L’affaire Engler est clairement politisée. Selon Alex Tyrrell, chef du Parti vert du Québec, la police avait initialement classé l’affaire sans suite, avant que Neil Oberman, candidat conservateur, n’intervienne pour faire pression sur les autorités afin qu’elles déposent des accusations.

Oberman, qui a déjà échoué dans sa tentative judiciaire pour démanteler l’encampement pro-palestinien de McGill, tente maintenant d’utiliser le système judiciaire comme une arme contre les militants. L’emprisonnement d’Engler pendant cinq jours avec menottes et entraves aux pieds pour une série de tweets relève de la persécution politique, et non de la justice.

Pour conclure, TVA a la responsabilité de rapporter les faits de manière juste et équilibrée, surtout lorsqu’il s’agit d’une affaire ayant des implications graves pour la liberté de la presse et la répression politique.

Cet article échoue sur plusieurs points :

  1. Effacer les qualifications d’Engler en tant qu’auteur et historien, en le réduisant à un simple « agitateur ».

########

> _Exercice A_
Dans le texte sur l'affaire Engler, relevez toutes les personnes désignées par leur nom.
> _Exercice B_
D'après le texte sur l'affaire Engler, pourquoi cette affaire est-elle dite politisée ? Répondez en une à trois phrases.

> _Extrait de données_
########

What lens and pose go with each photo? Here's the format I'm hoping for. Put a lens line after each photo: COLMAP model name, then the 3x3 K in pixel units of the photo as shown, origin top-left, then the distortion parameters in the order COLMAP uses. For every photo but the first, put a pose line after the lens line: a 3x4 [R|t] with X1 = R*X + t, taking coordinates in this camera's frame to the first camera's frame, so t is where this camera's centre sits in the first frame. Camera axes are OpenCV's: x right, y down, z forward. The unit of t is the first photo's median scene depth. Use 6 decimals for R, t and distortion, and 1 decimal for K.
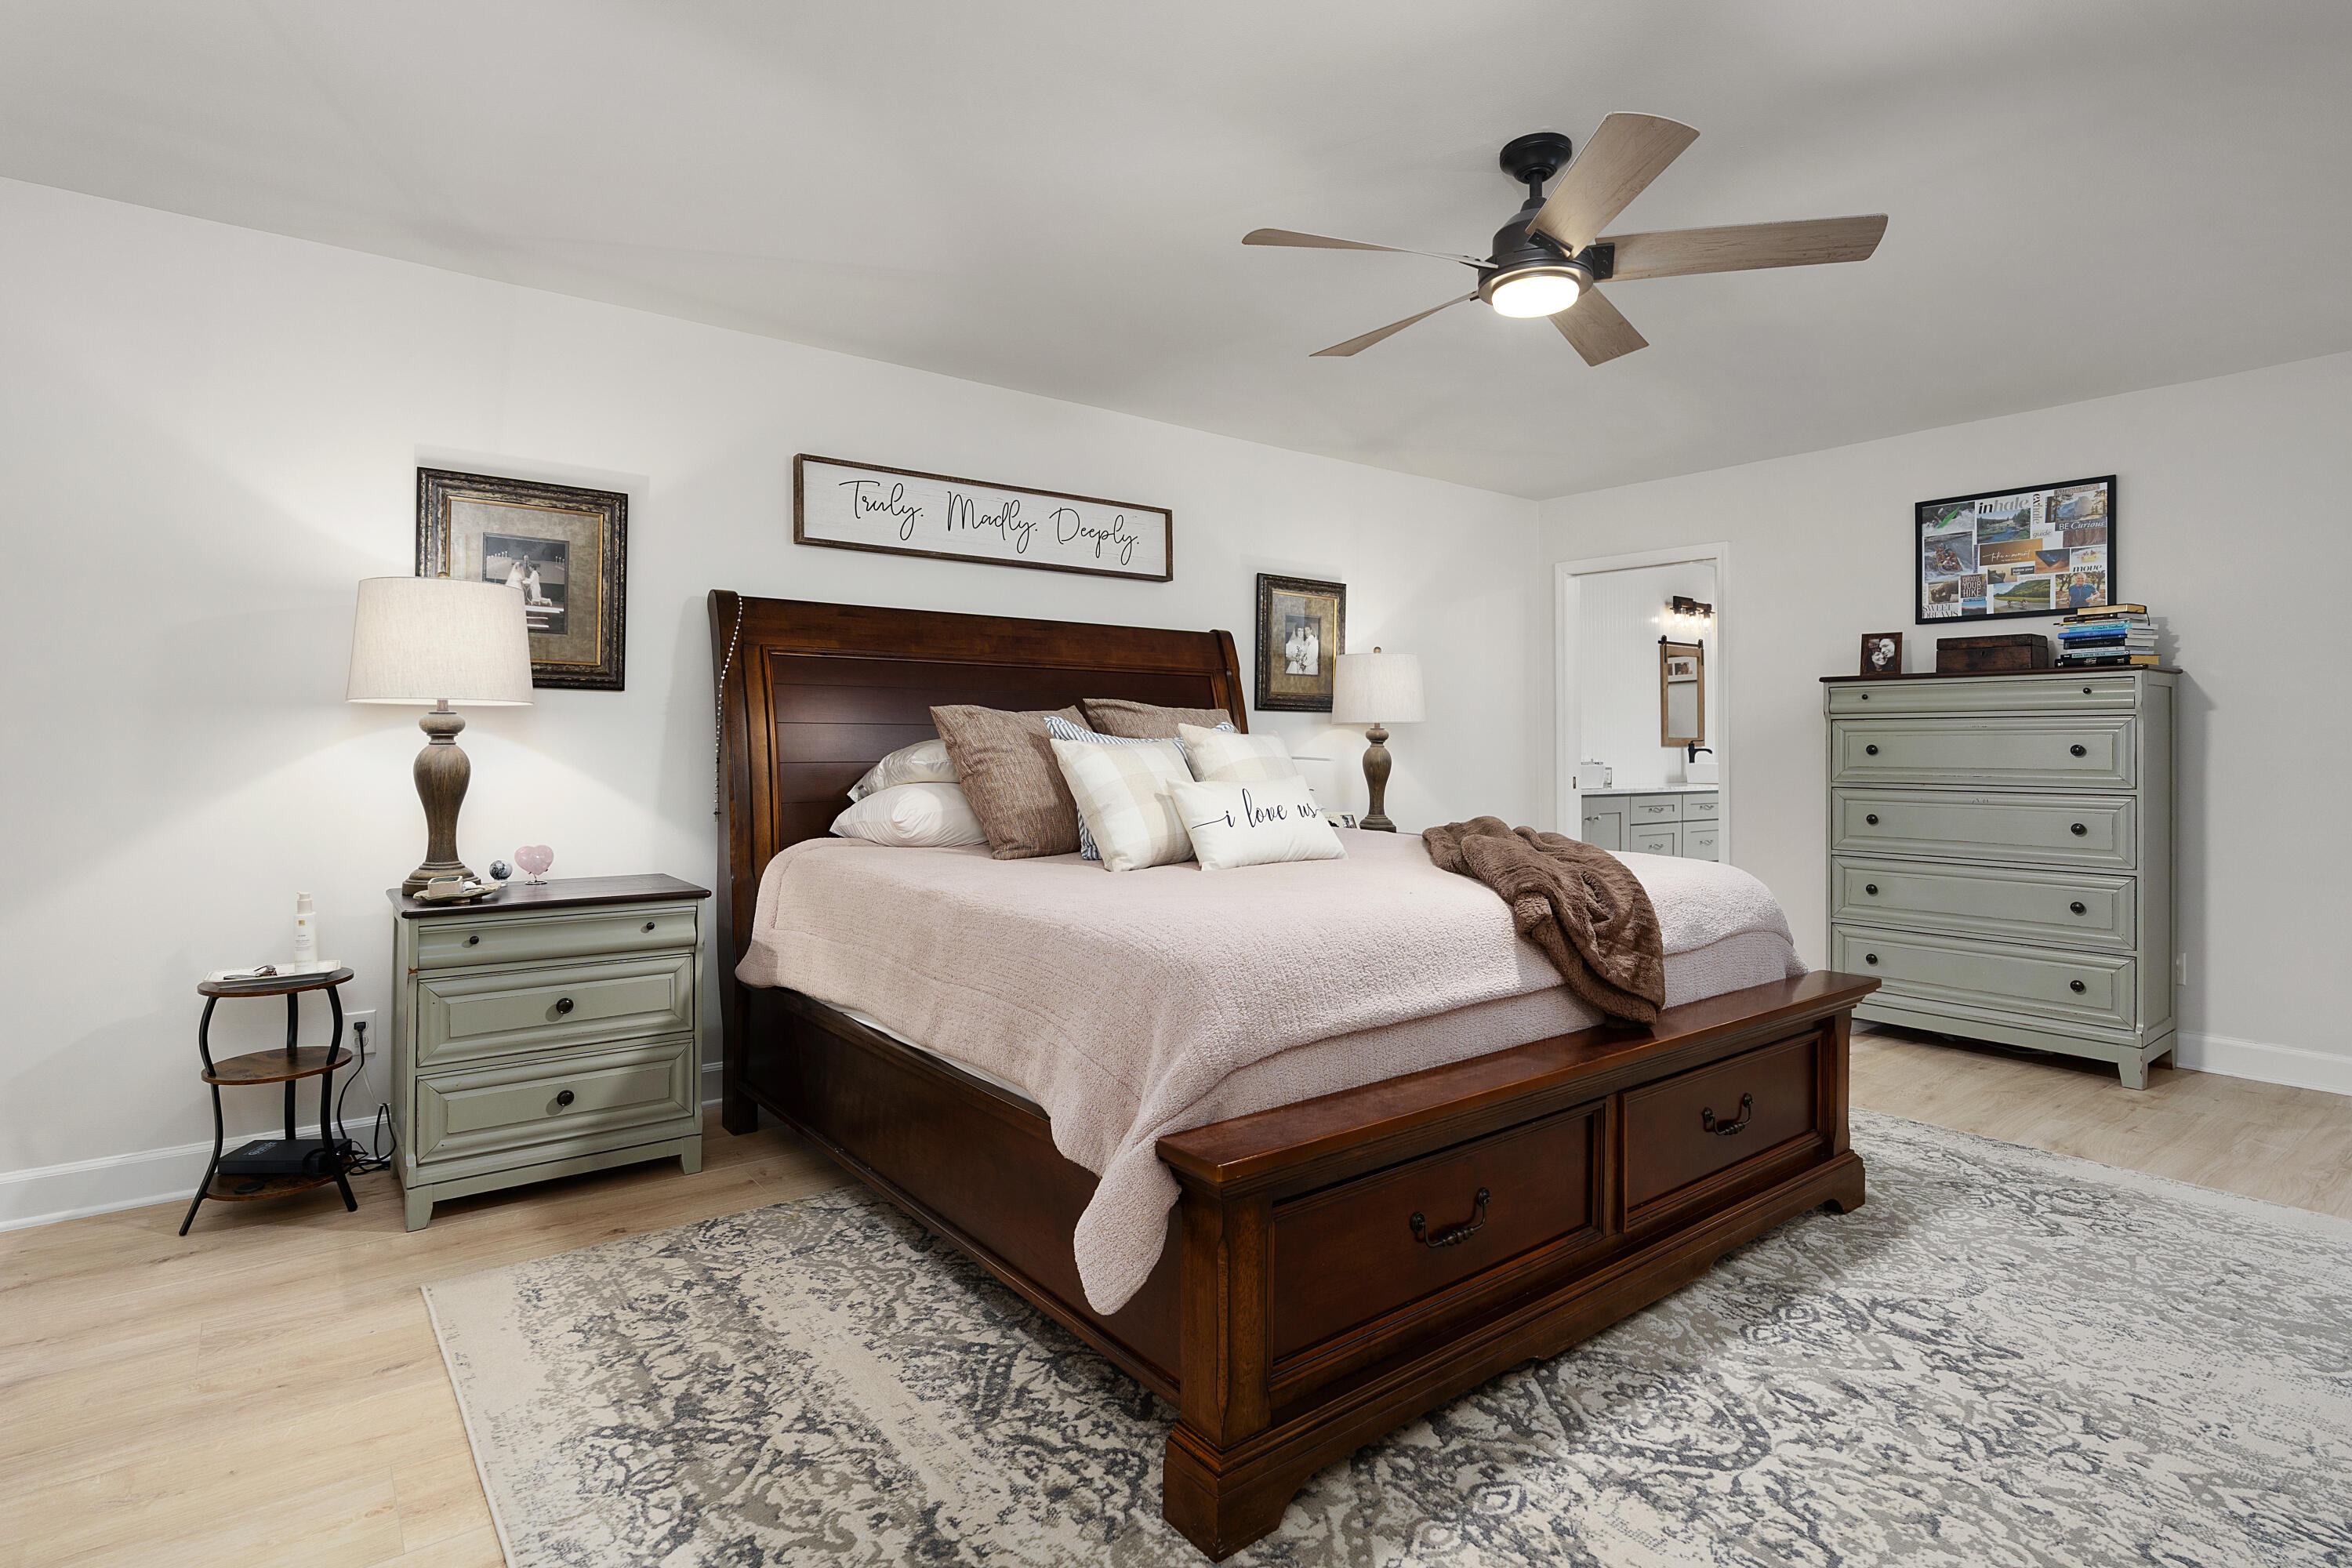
lens RADIAL K [[1172.5, 0, 1169.8], [0, 1172.5, 742.8], [0, 0, 1]] dist [-0.000911, 0.000472]
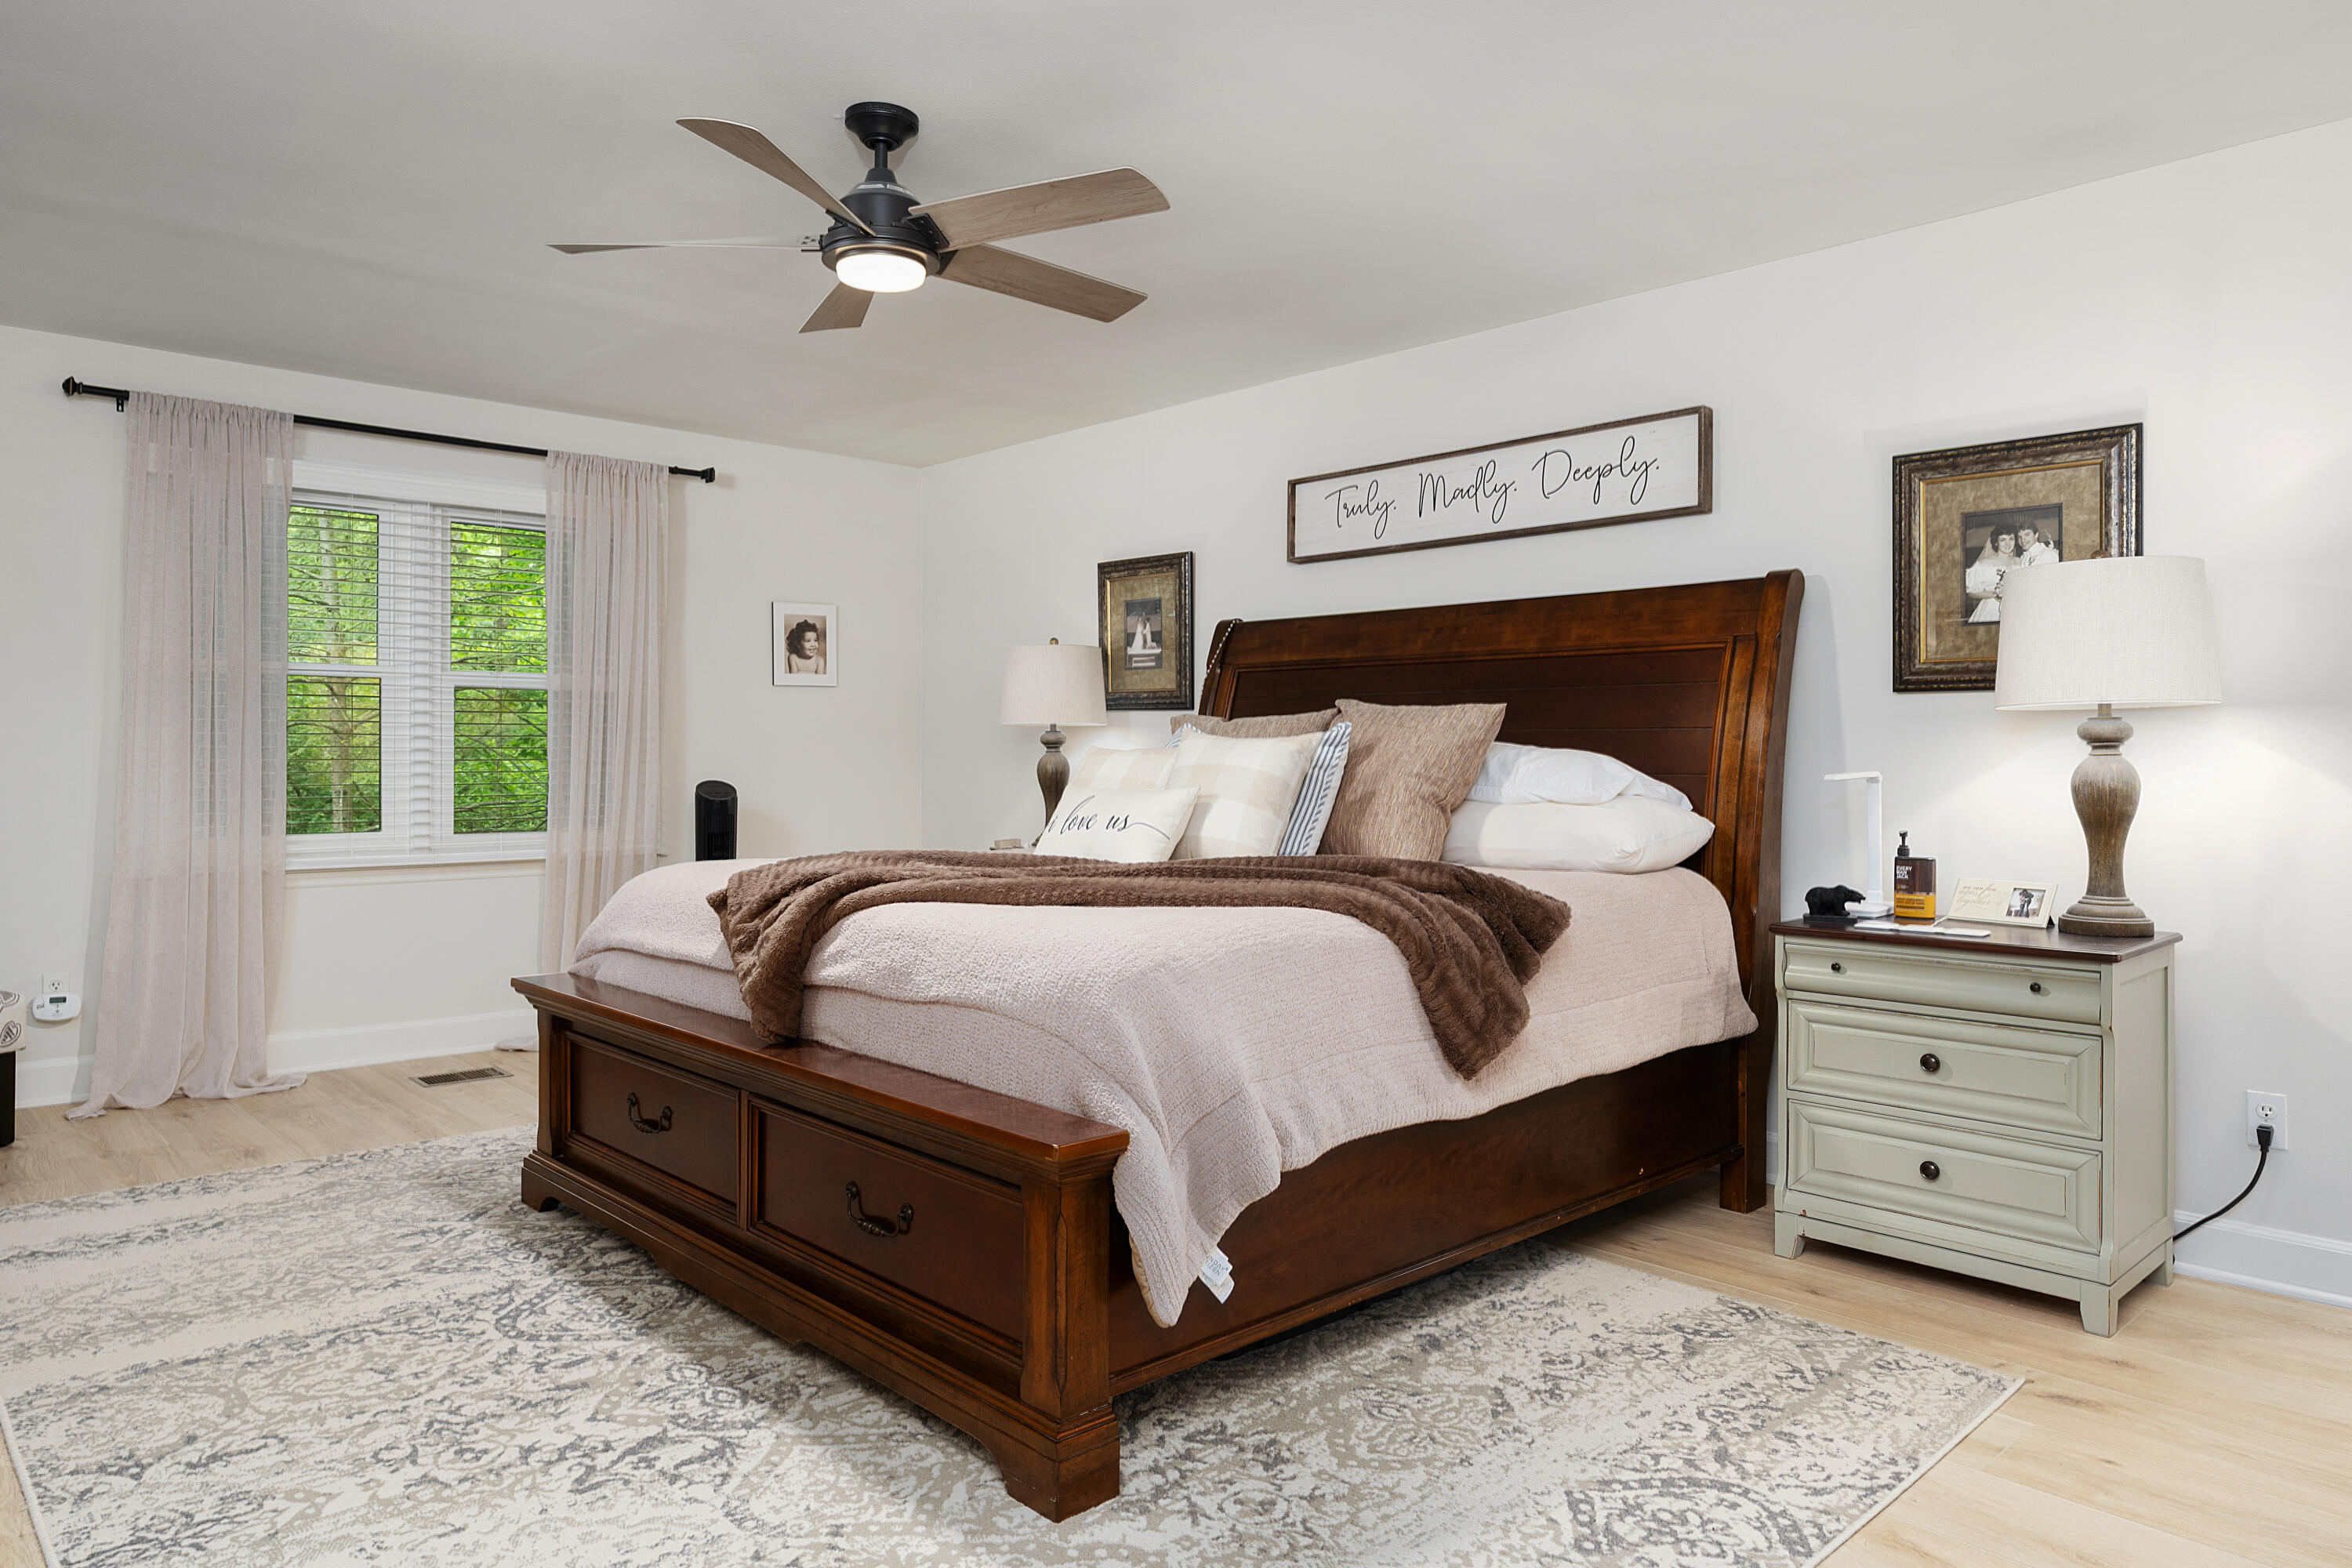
lens RADIAL K [[1494.0, 0, 1176.1], [0, 1494.0, 773.0], [0, 0, 1]] dist [-0.027249, 0.001994]
pose [[0.100958, 0.012253, -0.994815, 1.673221], [0.001605, 0.999921, 0.012479, 0.005433], [0.994889, -0.002856, 0.100931, 1.228390]]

########

> _Réponse attendue A_
Engler, Alex Tyrrell, Neil Oberman

> _Réponse attendue B_
Selon Alex Tyrrell, chef du Parti vert du Québec, la police avait d'abord classé l'affaire sans suite. Neil Oberman, candidat conservateur, est ensuite intervenu pour faire pression sur les autorités afin qu'elles déposent des accusations.